[Items drawn from a dataset]
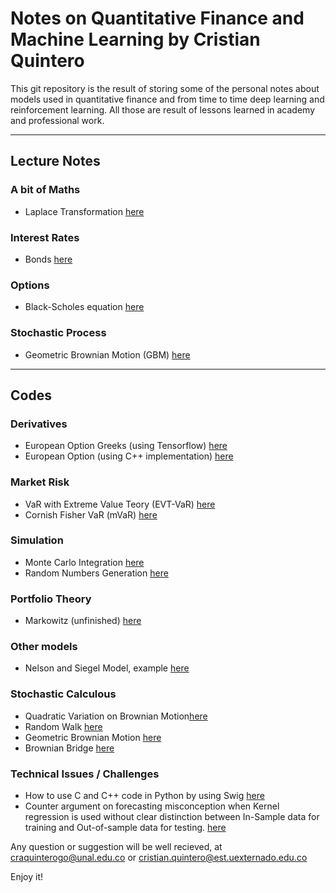 # Notes on Quantitative Finance and Machine Learning by Cristian Quintero

This git repository is the result of storing some of the personal notes about models used in quantitative finance and from time to time deep learning and reinforcement learning. All those are result of lessons learned in academy and professional work.

---
## Lecture Notes
### A bit of Maths
- Laplace Transformation [here](https://github.com/craquinterogo/quantitative_finance/blob/master/LectureNotes/ABitOfMathematics/00_03_LaplaceTransformation.pdf)

### Interest Rates
- Bonds [here](https://github.com/craquinterogo/quantitative_finance/blob/master/LectureNotes/Interest%20Rates/01_01_Bonds.pdf)

### Options
- Black-Scholes equation [here](https://github.com/craquinterogo/quantitative_finance/blob/master/LectureNotes/Options/03_04_Black_scholes_equation.pdf)

### Stochastic Process
- Geometric Brownian Motion (GBM) [here](https://github.com/craquinterogo/quantitative_finance/blob/master/LectureNotes/StochasticProcess/02_01_GeometricBrownianMotion.pdf)

---

## Codes
### Derivatives
- European Option Greeks (using Tensorflow) [here](https://github.com/craquinterogo/quantitative_finance/blob/master/Derivatives/European%20Option%20Greeks.ipynb)
- European Option (using C++ implementation) [here](https://github.com/craquinterogo/quantitative_finance/blob/master/Derivatives/OptionsFromCpp.ipynb)

### Market Risk
- VaR with Extreme Value Teory (EVT-VaR) [here](https://github.com/craquinterogo/quantitative_finance/blob/master/Risk/Market/VaR/EVT_ExtremeValueTheory.ipynb)
- Cornish Fisher VaR (mVaR) [here](https://github.com/craquinterogo/quantitative_finance/blob/master/Risk/Market/VaR/Modified_CornishFisher.ipynb)

### Simulation
- Monte Carlo Integration [here](https://github.com/craquinterogo/quantitative_finance/blob/master/Simulation/Monte_Carlo/Monte%20Carlo.ipynb)
- Random Numbers Generation [here](https://github.com/craquinterogo/quantitative_finance/blob/master/Simulation/Monte_Carlo/ProbabilityDistRandomNumbersGenerator.ipynb)

### Portfolio Theory
- Markowitz (unfinished) [here](https://github.com/craquinterogo/quantitative_finance/blob/master/PortfolioTheory/Markowitz.ipynb)

### Other models
- Nelson and Siegel Model, example [here](https://github.com/craquinterogo/quantitative_finance/blob/master/InterestRate/ZeroCoupon/Nelson_and_Siegel.ipynb)

### Stochastic Calculous
- Quadratic Variation on Brownian Motion[here](https://github.com/craquinterogo/quantitative_finance/blob/master/Stochastic/01_fundamentals/01_quadratic_variation_BM.ipynb)
- Random Walk [here](https://github.com/craquinterogo/quantitative_finance/blob/master/Stochastic/01_random_walk.ipynb)
- Geometric Brownian Motion [here](https://github.com/craquinterogo/quantitative_finance/blob/master/Stochastic/03_GeometricBrownianMotion.ipynb)
- Brownian Bridge [here](https://github.com/craquinterogo/quantitative_finance/blob/master/Stochastic/04_BrownianBridge.ipynb)

### Technical Issues / Challenges
- How to use C and C++ code in Python by using Swig [here](https://github.com/craquinterogo/quantitative_finance/blob/master/Technical_issues/Swig/Swig%20C%20and%20Python.ipynb)
- Counter argument on forecasting misconception when Kernel regression is used without clear distinction between In-Sample data for training and Out-of-sample data for testing. [here](https://github.com/craquinterogo/quantitative_finance/blob/master/Technical_issues/ForecastingMisconceptions/AbdelkarimCase.ipynb)

Any question or suggestion will be well recieved, at craquinterogo@unal.edu.co or cristian.quintero@est.uexternado.edu.co

Enjoy it!
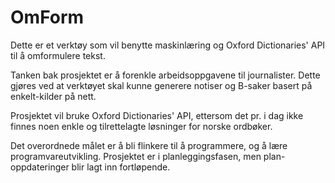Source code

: # OmForm

Dette er et verktøy som vil benytte maskinlæring og Oxford Dictionaries' API til å omformulere tekst.

Tanken bak prosjektet er å forenkle arbeidsoppgavene til journalister. Dette gjøres ved at verktøyet skal kunne generere notiser
og B-saker basert på enkelt-kilder på nett.

Prosjektet vil bruke Oxford Dictionaries' API, ettersom det pr. i dag ikke finnes noen enkle og tilrettelagte løsninger for norske ordbøker.

Det overordnede målet er å bli flinkere til å programmere, og å lære programvareutvikling. Prosjektet er i planleggingsfasen, men plan-oppdateringer blir lagt inn fortløpende.

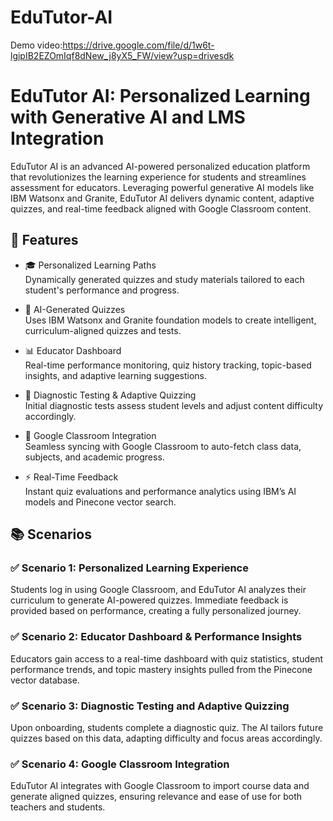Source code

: # EduTutor-AI
Demo video:https://drive.google.com/file/d/1w6t-lgipIB2EZOmIqf8dNew_j8yX5_FW/view?usp=drivesdk

# EduTutor AI: Personalized Learning with Generative AI and LMS Integration

EduTutor AI is an advanced AI-powered personalized education platform that revolutionizes the learning experience for students and streamlines assessment for educators. Leveraging powerful generative AI models like IBM Watsonx and Granite, EduTutor AI delivers dynamic content, adaptive quizzes, and real-time feedback aligned with Google Classroom content.

## 🌟 Features

- 🎓 Personalized Learning Paths  
  Dynamically generated quizzes and study materials tailored to each student's performance and progress.

- 🧠 AI-Generated Quizzes  
  Uses IBM Watsonx and Granite foundation models to create intelligent, curriculum-aligned quizzes and tests.

- 📊 Educator Dashboard  
  Real-time performance monitoring, quiz history tracking, topic-based insights, and adaptive learning suggestions.

- 🧪 Diagnostic Testing & Adaptive Quizzing  
  Initial diagnostic tests assess student levels and adjust content difficulty accordingly.

- 🔗 Google Classroom Integration  
  Seamless syncing with Google Classroom to auto-fetch class data, subjects, and academic progress.

- ⚡ Real-Time Feedback  
  Instant quiz evaluations and performance analytics using IBM’s AI models and Pinecone vector search.

## 📚 Scenarios

### ✅ Scenario 1: Personalized Learning Experience
Students log in using Google Classroom, and EduTutor AI analyzes their curriculum to generate AI-powered quizzes. Immediate feedback is provided based on performance, creating a fully personalized journey.

### ✅ Scenario 2: Educator Dashboard & Performance Insights
Educators gain access to a real-time dashboard with quiz statistics, student performance trends, and topic mastery insights pulled from the Pinecone vector database.

### ✅ Scenario 3: Diagnostic Testing and Adaptive Quizzing
Upon onboarding, students complete a diagnostic quiz. The AI tailors future quizzes based on this data, adapting difficulty and focus areas accordingly.

### ✅ Scenario 4: Google Classroom Integration
EduTutor AI integrates with Google Classroom to import course data and generate aligned quizzes, ensuring relevance and ease of use for both teachers and students.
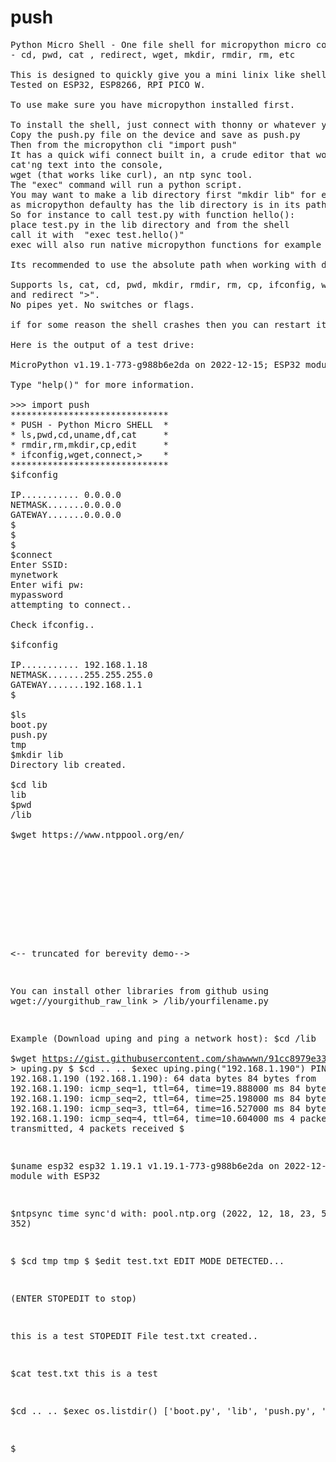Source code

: # push
<pre>
Python Micro Shell - One file shell for micropython micro controllers
- cd, pwd, cat , redirect, wget, mkdir, rmdir, rm, etc

This is designed to quickly give you a mini linix like shell. 
Tested on ESP32, ESP8266, RPI PICO W.

To use make sure you have micropython installed first.

To install the shell, just connect with thonny or whatever your using to manage your microdevice.
Copy the push.py file on the device and save as push.py
Then from the micropython cli "import push"
It has a quick wifi connect built in, a crude editor that works similiar to 
cat'ng text into the console, 
wget (that works like curl), an ntp sync tool.
The "exec" command will run a python script.
You may want to make a lib directory first "mkdir lib" for exec
as micropython defaulty has the lib directory is in its path.
So for instance to call test.py with function hello():
place test.py in the lib directory and from the shell
call it with  "exec test.hello()"
exec will also run native micropython functions for example os.listdir()

Its recommended to use the absolute path when working with directories and files.

Supports ls, cat, cd, pwd, mkdir, rmdir, rm, cp, ifconfig, wget(works like curl),  
and redirect ">".
No pipes yet. No switches or flags.

if for some reason the shell crashes then you can restart it with "import push" and "push.shell()"

Here is the output of a test drive:

MicroPython v1.19.1-773-g988b6e2da on 2022-12-15; ESP32 module with ESP32

Type "help()" for more information.

>>> import push
******************************
* PUSH - Python Micro SHELL  *
* ls,pwd,cd,uname,df,cat     *
* rmdir,rm,mkdir,cp,edit     *
* ifconfig,wget,connect,>    *
******************************
$ifconfig

IP........... 0.0.0.0
NETMASK.......0.0.0.0
GATEWAY.......0.0.0.0
$
$
$
$connect
Enter SSID: 
mynetwork
Enter wifi pw: 
mypassword
attempting to connect..

Check ifconfig..

$ifconfig

IP........... 192.168.1.18
NETMASK.......255.255.255.0
GATEWAY.......192.168.1.1
$

$ls
boot.py
push.py
tmp
$mkdir lib
Directory lib created.

$cd lib
lib
$pwd
/lib

$wget https://www.ntppool.org/en/
<!DOCTYPE html>
<html lang="en">
  <head>
    
<title>pool.ntp.org: the internet cluster of ntp servers</title>

<script>
  if (!NP) var NP = {};
</script>

<link rel="stylesheet" href="https://st.pimg.net/ntppool/.g/common.v60ac5d8cf9.css" type="text/css">
 
		
<-- truncated for berevity demo-->  
  
You can install other libraries from 
github using wget://yourgithub_raw_link  > /lib/yourfilename.py
  
  Example (Download uping and ping a network host):
$cd /lib  
$wget https://gist.githubusercontent.com/shawwwn/91cc8979e33e82af6d99ec34c38195fb/raw/ca2e629a54abcb18b1c4f766d594507cea41289a/uping.py > uping.py
$
$cd ..
..
$exec uping.ping("192.168.1.190")
PING 192.168.1.190 (192.168.1.190): 64 data bytes
84 bytes from 192.168.1.190: icmp_seq=1, ttl=64, time=19.888000 ms
84 bytes from 192.168.1.190: icmp_seq=2, ttl=64, time=25.198000 ms
84 bytes from 192.168.1.190: icmp_seq=3, ttl=64, time=16.527000 ms
84 bytes from 192.168.1.190: icmp_seq=4, ttl=64, time=10.604000 ms
4 packets transmitted, 4 packets received
$


$uname
esp32
esp32
1.19.1
v1.19.1-773-g988b6e2da on 2022-12-15
ESP32 module with ESP32



$ntpsync
time sync'd with: pool.ntp.org
(2022, 12, 18, 23, 57, 4, 6, 352)



$
$cd tmp
tmp
$
$edit test.txt
EDIT MODE DETECTED...

(ENTER STOPEDIT to stop)

this
is
a
test
STOPEDIT
File test.txt created..

$cat test.txt
this
is
a
test

$cd ..
..
$exec os.listdir()
['boot.py', 'lib', 'push.py', 'tmp']



$
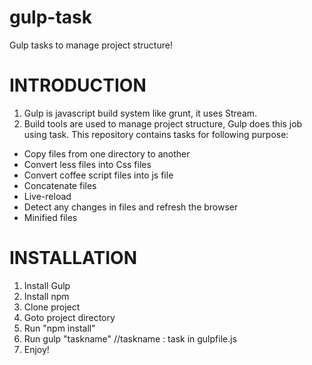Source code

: # gulp-task
Gulp tasks to manage project structure!

# INTRODUCTION
1. Gulp is javascript build system like grunt, it uses Stream.
2. Build tools are used to manage project structure, Gulp does this job using task. This repository contains tasks for
  following purpose:
 * Copy files from one directory to another
 * Convert less files into Css files
 * Convert coffee script files into js file
 * Concatenate files
 * Live-reload
 * Detect any changes in files and refresh the browser
 * Minified files

# INSTALLATION
1. Install Gulp
2. Install npm
3. Clone project
4. Goto project directory
5. Run "npm install"
6. Run gulp "taskname"                //taskname : task in gulpfile.js
7. Enjoy!
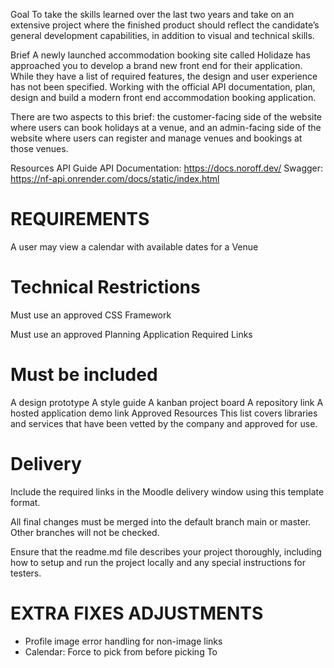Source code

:Goal
To take the skills learned over the last two years and take on an extensive project where the finished product should reflect the candidate’s general development capabilities, in addition to visual and technical skills.

Brief
A newly launched accommodation booking site called Holidaze has approached you to develop a brand new front end for their application. While they have a list of required features, the design and user experience has not been specified. Working with the official API documentation, plan, design and build a modern front end accommodation booking application.

There are two aspects to this brief: the customer-facing side of the website where users can book holidays at a venue, and an admin-facing side of the website where users can register and manage venues and bookings at those venues.

Resources
API Guide API Documentation: https://docs.noroff.dev/
Swagger: https://nf-api.onrender.com/docs/static/index.html

# REQUIREMENTS

<!-- A user may view a list of Venues -->

<!-- A user may search for a specific Venue -->

<!-- A user may view a specific Venue page by id -->

A user may view a calendar with available dates for a Venue

<!-- A user with a stud.noroff.no email may register as a customer -->

<!-- A registered customer may create a booking at a Venue -->

<!-- A registered customer may view their upcoming bookings -->

<!-- A user with a stud.noroff.no email may register as a Venue manager -->

<!-- A registered Venue manager may create a Venue -->

<!-- A registered Venue manager may update a Venue they manage -->

<!-- A registered Venue manager may delete a Venue they manage -->

<!-- A registered Venue manager may view bookings for a Venue they manage -->

<!-- A registered user may login -->

<!-- A registered user may update their avatar -->

<!-- A registered user may logout -->

# Technical Restrictions

<!-- Must use an approved JavaScript Framework -->

Must use an approved CSS Framework

<!-- Must be hosted on an approved Static Host
(Currently only manual upolad works) -->

<!-- Must use an approved Design Application -->

Must use an approved Planning Application
Required Links

# Must be included

<!-- A Gantt chart for project timing -->

A design prototype
A style guide
A kanban project board
A repository link
A hosted application demo link
Approved Resources
This list covers libraries and services that have been vetted by the company and approved for use.

# Delivery

Include the required links in the Moodle delivery window using this template format.

All final changes must be merged into the default branch main or master. Other branches will not be checked.

Ensure that the readme.md file describes your project thoroughly, including how to setup and run the project locally and any special instructions for testers.

# EXTRA FIXES ADJUSTMENTS

- Profile image error handling for non-image links
- Calendar: Force to pick from before picking To
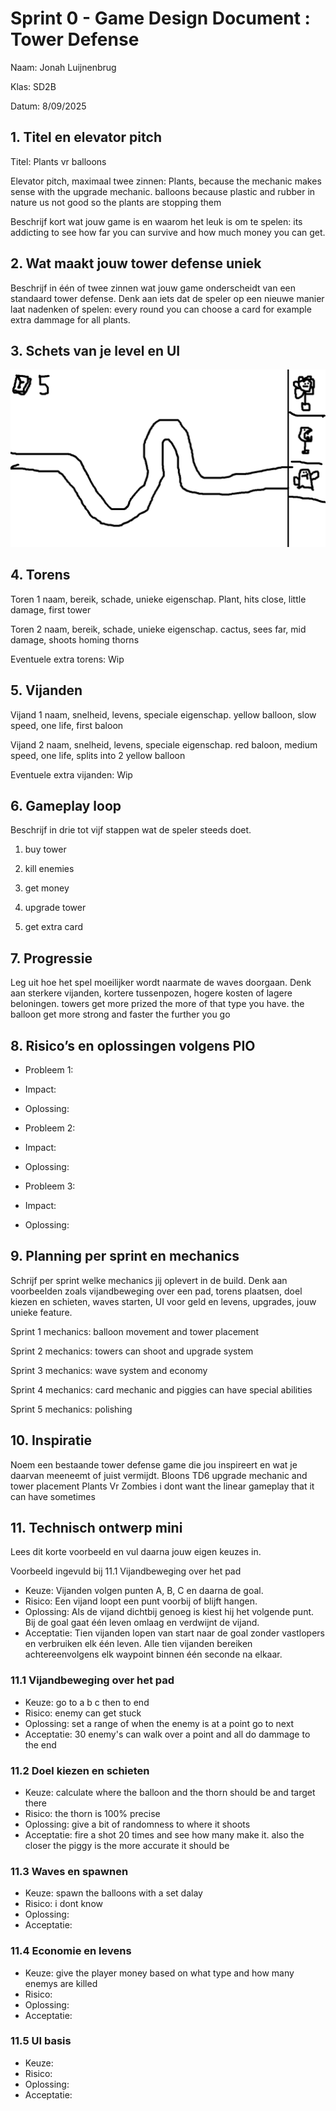 # Sprint 0 - Game Design Document : Tower Defense

Naam: Jonah Luijnenbrug

Klas: SD2B

Datum: 8/09/2025

## 1\. Titel en elevator pitch

Titel: Plants vr balloons

Elevator pitch, maximaal twee zinnen:
Plants, because the mechanic makes sense with the upgrade mechanic. balloons because plastic and rubber in nature us not good so the plants are stopping them

Beschrijf kort wat jouw game is en waarom het leuk is om te spelen:
its addicting to see how far you can survive and how much money you can get.

## 2\. Wat maakt jouw tower defense uniek

Beschrijf in één of twee zinnen wat jouw game onderscheidt van een standaard tower defense. Denk aan iets dat de speler op een nieuwe manier laat nadenken of spelen:
every round you can choose a card for example extra dammage for all plants.

## 3\. Schets van je level en UI

![screenshot](Plan.png)

## 4\. Torens

Toren 1 naam, bereik, schade, unieke eigenschap.
Plant, hits close, little damage, first tower

Toren 2 naam, bereik, schade, unieke eigenschap.
cactus, sees far, mid damage, shoots homing thorns

Eventuele extra torens: Wip

## 5\. Vijanden

Vijand 1 naam, snelheid, levens, speciale eigenschap.
yellow balloon, slow speed, one life, first baloon

Vijand 2 naam, snelheid, levens, speciale eigenschap.
red baloon, medium speed, one life, splits into 2 yellow balloon

Eventuele extra vijanden: Wip

## 6\. Gameplay loop

Beschrijf in drie tot vijf stappen wat de speler steeds doet.
1. buy tower

2. kill enemies
3. get money
4. upgrade tower
5. get extra card

## 7\. Progressie

Leg uit hoe het spel moeilijker wordt naarmate de waves doorgaan. Denk aan sterkere vijanden, kortere tussenpozen, hogere kosten of lagere beloningen.
towers get more prized the more of that type you have. the balloon get more strong and faster the further you go

## 8\. Risico’s en oplossingen volgens PIO

* Probleem 1:
* Impact:
* Oplossing:
* Probleem 2:
* Impact:
* Oplossing:



* Probleem 3:
* Impact:
* Oplossing:

## 9\. Planning per sprint en mechanics

Schrijf per sprint welke mechanics jij oplevert in de build. Denk aan voorbeelden zoals vijandbeweging over een pad, torens plaatsen, doel kiezen en schieten, waves starten, UI voor geld en levens, upgrades, jouw unieke feature.

Sprint 1 mechanics: balloon movement and tower placement

Sprint 2 mechanics: towers can shoot and upgrade system

Sprint 3 mechanics: wave system and economy

Sprint 4 mechanics: card mechanic and piggies can have special abilities

Sprint 5 mechanics: polishing



## 10\. Inspiratie

Noem een bestaande tower defense game die jou inspireert en wat je daarvan meeneemt of juist vermijdt.
Bloons TD6 upgrade mechanic and tower placement
Plants Vr Zombies i dont want the linear gameplay that it can have sometimes

## 11\. Technisch ontwerp mini

Lees dit korte voorbeeld en vul daarna jouw eigen keuzes in.

Voorbeeld ingevuld bij 11.1 Vijandbeweging over het pad

* Keuze:
  Vijanden volgen punten A, B, C en daarna de goal.
* Risico:
  Een vijand loopt een punt voorbij of blijft hangen.
* Oplossing:
  Als de vijand dichtbij genoeg is kiest hij het volgende punt. Bij de goal gaat één leven omlaag en verdwijnt de vijand.
* Acceptatie:
  Tien vijanden lopen van start naar de goal zonder vastlopers en verbruiken elk één leven.
  Alle tien vijanden bereiken achtereenvolgens elk waypoint binnen één seconde na elkaar.

### 11.1 Vijandbeweging over het pad

* Keuze: go to a b c then to end
* Risico: enemy can get stuck
* Oplossing: set a range of when the enemy is at a point go to next
* Acceptatie: 30 enemy's can walk over a point and all do dammage to the end



### 11.2 Doel kiezen en schieten

* Keuze: calculate where the balloon and the thorn should be and target there
* Risico: the thorn is 100% precise
* Oplossing: give a bit of randomness to where it shoots
* Acceptatie: fire a shot 20 times and see how many make it. also the closer the piggy is the more accurate it should be

### 11.3 Waves en spawnen

* Keuze: spawn the balloons with a set dalay
* Risico: i dont know
* Oplossing:
* Acceptatie:



### 11.4 Economie en levens

* Keuze: give the player money based on what type and how many enemys are killed
* Risico:
* Oplossing:
* Acceptatie:

### 11.5 UI basis

* Keuze:
* Risico:
* Oplossing:
* Acceptatie:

The task
Put everything from the line containing "<!-- A registered user may logout -->" down to the line containing "Titel: Plants vr balloons" into a numbered list, skipping blank lines and leaving out the pictures.

Solution to this problem
1. <!-- A registered user may logout -->
2. # Technical Restrictions
3. <!-- Must use an approved JavaScript Framework -->
4. Must use an approved CSS Framework
5. <!-- Must be hosted on an approved Static Host
6. (Currently only manual upolad works) -->
7. <!-- Must use an approved Design Application -->
8. Must use an approved Planning Application
9. Required Links
10. # Must be included
11. <!-- A Gantt chart for project timing -->
12. A design prototype
13. A style guide
14. A kanban project board
15. A repository link
16. A hosted application demo link
17. Approved Resources
18. This list covers libraries and services that have been vetted by the company and approved for use.
19. # Delivery
20. Include the required links in the Moodle delivery window using this template format.
21. All final changes must be merged into the default branch main or master. Other branches will not be checked.
22. Ensure that the readme.md file describes your project thoroughly, including how to setup and run the project locally and any special instructions for testers.
23. # EXTRA FIXES ADJUSTMENTS
24. - Profile image error handling for non-image links
25. - Calendar: Force to pick from before picking To
26.  # Sprint 0 - Game Design Document : Tower Defense
27. Naam: Jonah Luijnenbrug
28. Klas: SD2B
29. Datum: 8/09/2025
30. ## 1\. Titel en elevator pitch
31. Titel: Plants vr balloons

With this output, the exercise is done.